Clearly business as usual will lead to the annihilation of most of these animals and imperil the life of many more. America's wild life faces various hazards including disease, competition and predation from non native species of animals and extravagant, wrongful harvests. The greatest damage comes from territory loss because of commercial and residential development or debasing parts of or accelerating habitat loss. The importance of protecting the quality and quantity of environment on our nation's shared public lands cannot be over emphasized.

Wild life managers must manage Federal public lands by law for many uses including birding. We must change from commodity manufacturing and taking from the land to a balanced steward ship. Wood gathering on public lands can be certain only by protecting the ecological completeness of these areas.

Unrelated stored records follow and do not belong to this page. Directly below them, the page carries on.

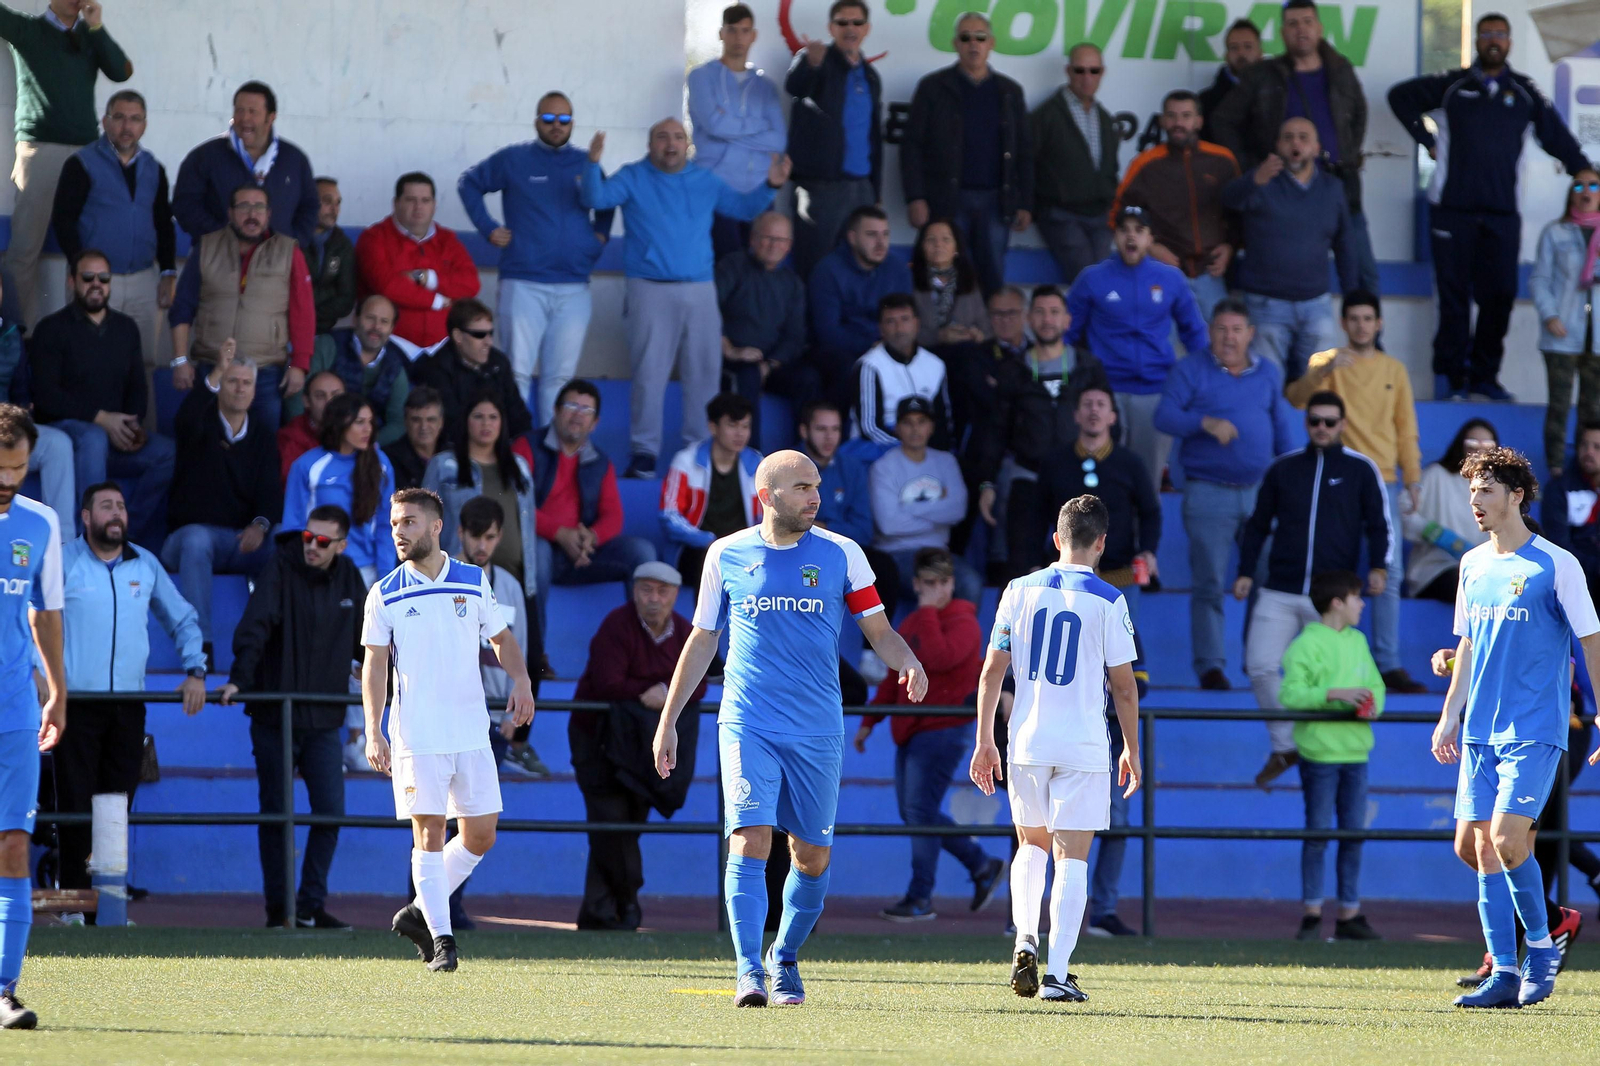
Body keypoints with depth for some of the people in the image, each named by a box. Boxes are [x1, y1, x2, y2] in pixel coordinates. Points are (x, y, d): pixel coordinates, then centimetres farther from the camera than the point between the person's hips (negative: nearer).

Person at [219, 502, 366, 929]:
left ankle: (311, 905, 6)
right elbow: (255, 626, -18)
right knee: (275, 813, 2)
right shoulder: (281, 568, -7)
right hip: (274, 715, -4)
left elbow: (366, 639, 19)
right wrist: (239, 679, -30)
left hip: (323, 721, 4)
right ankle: (277, 906, 9)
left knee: (331, 812, -2)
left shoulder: (348, 577, 7)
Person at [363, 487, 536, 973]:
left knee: (480, 836, 3)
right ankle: (440, 938, 1)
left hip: (471, 731, 3)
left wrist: (521, 680, -3)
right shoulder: (384, 595, 1)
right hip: (416, 737, -3)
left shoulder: (474, 582, 6)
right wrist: (373, 731, -10)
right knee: (429, 833, -6)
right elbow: (375, 665, -1)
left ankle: (419, 912, 20)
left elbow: (501, 638, 17)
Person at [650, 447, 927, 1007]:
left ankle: (785, 960, 25)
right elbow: (702, 640, 14)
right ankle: (749, 971, -15)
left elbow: (879, 630, 7)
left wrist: (908, 663, -16)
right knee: (750, 842, -16)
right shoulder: (726, 555, 5)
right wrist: (667, 720, 15)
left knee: (812, 857, 4)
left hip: (817, 730, 1)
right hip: (748, 726, -1)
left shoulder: (841, 555, 3)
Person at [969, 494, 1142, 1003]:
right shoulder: (1108, 602, -5)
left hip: (1027, 742, 3)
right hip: (1083, 746, -3)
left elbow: (991, 672, 4)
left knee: (1032, 845, 21)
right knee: (1072, 857, 0)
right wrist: (1131, 750, 10)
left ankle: (1024, 941, 2)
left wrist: (984, 742, 11)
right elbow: (1123, 685, -2)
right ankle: (1057, 974, -6)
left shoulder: (1020, 590, 3)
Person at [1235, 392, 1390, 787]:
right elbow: (1258, 524, 16)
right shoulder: (1282, 469, 11)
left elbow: (1378, 524, 5)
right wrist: (1245, 572, 7)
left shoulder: (1361, 470, 5)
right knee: (1261, 665, -8)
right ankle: (1284, 746, 6)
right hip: (1279, 592, 2)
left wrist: (1378, 567, -12)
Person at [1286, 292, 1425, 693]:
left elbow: (1406, 430, 15)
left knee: (1389, 575, -1)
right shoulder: (1327, 363, 3)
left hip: (1383, 482, 3)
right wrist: (1324, 371, -32)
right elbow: (1296, 397, -15)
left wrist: (1413, 480, 10)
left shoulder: (1394, 370, 13)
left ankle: (1389, 664, 0)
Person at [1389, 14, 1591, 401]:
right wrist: (1426, 140, 10)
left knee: (1498, 295, -2)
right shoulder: (1453, 86, 10)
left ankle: (1484, 375, 5)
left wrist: (1580, 168, -3)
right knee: (1454, 293, -2)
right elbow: (1400, 96, 18)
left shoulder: (1524, 92, 12)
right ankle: (1450, 373, 1)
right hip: (1452, 209, -1)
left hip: (1502, 212, 1)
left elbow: (1556, 134, 9)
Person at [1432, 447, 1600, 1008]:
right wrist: (1450, 716, 18)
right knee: (1483, 846, 1)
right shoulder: (1473, 565, 12)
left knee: (1507, 839, -17)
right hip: (1480, 730, 6)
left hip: (1535, 730, -6)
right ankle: (1504, 973, 5)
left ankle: (1542, 946, 2)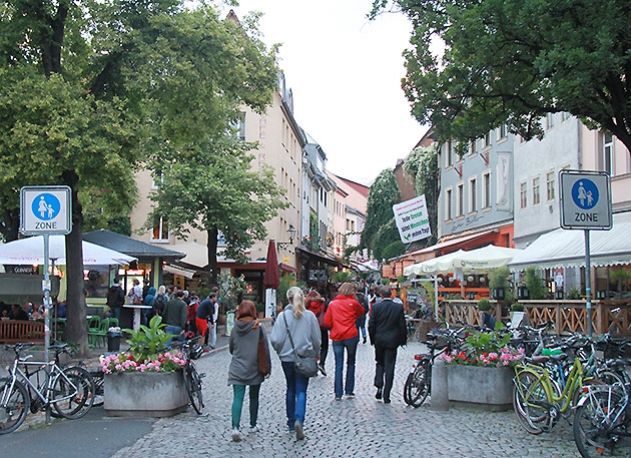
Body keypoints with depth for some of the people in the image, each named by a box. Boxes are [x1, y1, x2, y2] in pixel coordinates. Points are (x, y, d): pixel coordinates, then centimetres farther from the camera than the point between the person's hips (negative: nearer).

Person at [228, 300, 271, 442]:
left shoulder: (235, 329, 0)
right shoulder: (258, 328, -8)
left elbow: (231, 349, 11)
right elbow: (266, 349, -6)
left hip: (237, 370, 1)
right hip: (254, 369, -1)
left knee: (237, 398, -4)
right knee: (254, 397, 15)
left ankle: (235, 427, -20)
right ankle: (253, 425, 26)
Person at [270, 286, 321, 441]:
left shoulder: (283, 316, -10)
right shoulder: (310, 316, -6)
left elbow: (276, 340, -12)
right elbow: (316, 339, 0)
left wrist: (281, 351, 8)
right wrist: (316, 354, 17)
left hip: (287, 358, 1)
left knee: (291, 389, 17)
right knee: (301, 391, 1)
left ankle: (291, 421, 25)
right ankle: (298, 420, -20)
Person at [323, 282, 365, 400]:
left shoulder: (332, 304, 3)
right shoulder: (353, 303, -2)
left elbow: (327, 322, 3)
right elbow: (362, 312, 15)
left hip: (336, 337, 2)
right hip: (351, 336, -2)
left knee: (338, 365, 4)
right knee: (351, 363, 14)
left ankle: (338, 393, -1)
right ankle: (349, 391, 14)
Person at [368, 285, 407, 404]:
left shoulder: (376, 307, -8)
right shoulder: (399, 307, -7)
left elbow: (371, 325, -5)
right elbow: (402, 326, -3)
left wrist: (373, 339, 8)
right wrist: (403, 340, 9)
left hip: (379, 340, 0)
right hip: (392, 341, 0)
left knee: (380, 363, 20)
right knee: (389, 367, 3)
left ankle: (379, 386, 3)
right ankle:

Economic purposes are for the good of wild life like birds. Recreation and wildlife agendas like birds watching add more money to the economy than from logging, mining and grazing combined.

In conclusion, basic changes must happen at the individual level. We must inspect our life styles as they connect to the normal world. How much value is there in the building of another shopping mall? How much does the destruction of another wet land or wood lot take away? Every outdoor person including birders have the capacity to show it through private responses and actions and to encourage and teach others to do the same. Let Aldo Leopold's land ethic become a reality.

Outdoor people including bird watchers must rise to defeat the threat of today and tomorrow if coming birders are to take pleasure from the rich gift of the American out-of-doors.